LOS ANGELES -- At some point, Doc Rivers just had to tell Kevin Garnett to stay home. Every game the notoriously intense Garnett wasn't healthy enough to play was a nightmare. He was insufferable on the bench and worse in the locker room. Eventually Rivers just told him to stay home.

AP Photo/Charles Krupa

Doc Rivers coached Kevin Garnett for six seasons."He drove me crazy," Rivers joked. "It was better for him to just stay home if he couldn't play."

Eventually Rivers accorded Paul Pierce the same latitude. He wasn't as insufferable as Garnett when he was injured, but if KG didn't have to come when he was hurt, Pierce was due the same treatment.

That's how it was in Boston, anyway.

And it appears that's how it'll be in Brooklyn, too.

Instead of a reunion between Rivers and two of the men he'd forged such a deep bond with in Celtic green Saturday night at Staples Center, we got a reminder of just how much things have changed.

Rivers is in Los Angeles now, trying to make winners out of the Clippers. Garnett and Pierce stayed home, resting various injuries. The Nets were trying to win without four of their starters, still wondering if this grand experiment they've leapt headlong into is all going to work out.

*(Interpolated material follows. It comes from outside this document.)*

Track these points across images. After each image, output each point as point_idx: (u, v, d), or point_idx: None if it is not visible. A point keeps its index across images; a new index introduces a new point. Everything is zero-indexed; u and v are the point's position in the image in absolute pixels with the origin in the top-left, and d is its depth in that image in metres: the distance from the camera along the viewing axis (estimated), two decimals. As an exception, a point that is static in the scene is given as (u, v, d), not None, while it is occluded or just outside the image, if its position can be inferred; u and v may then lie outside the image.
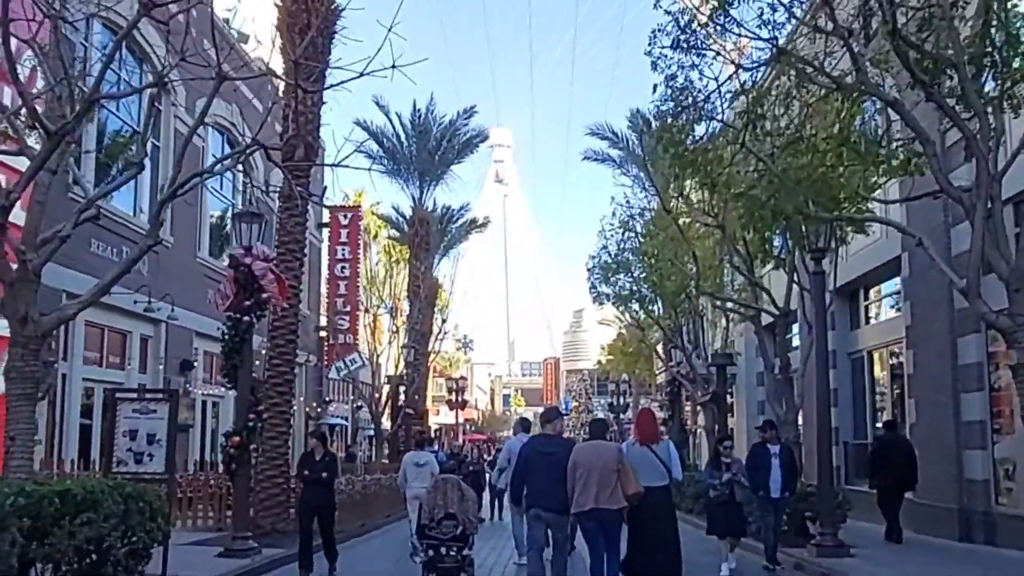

The Clippers ended up winning the game 110-103, but that was just the official accounting. Nothing else was settled here Saturday night, and you get the feeling nobody involved in the massive transactions that sent them all to their new homes this summer has a real idea yet how it's all going to work out.

Rivers has bonded with his new stars, Chris Paul and Blake Griffin, but is it as deep as the relationship he had with Garnett and Pierce?

New Nets coach Jason Kidd had a bond with Garnett and Pierce as a player, but will that translate into a coach-player relationship?

The Celtics let them all go before it was too late, but how long will it take to reboot? And even if they can, will it ever be as good as what they had?

It was telling that Kidd went along with a system established for Garnett and Pierce on nights they didn't play. Did he come to the same realization Rivers had? Or was he just choosing which battles to fight?

"That was something we set up in Boston, now the Brooklyn Nets have to deal with it," Rivers said with a laugh. "That was kind of funny.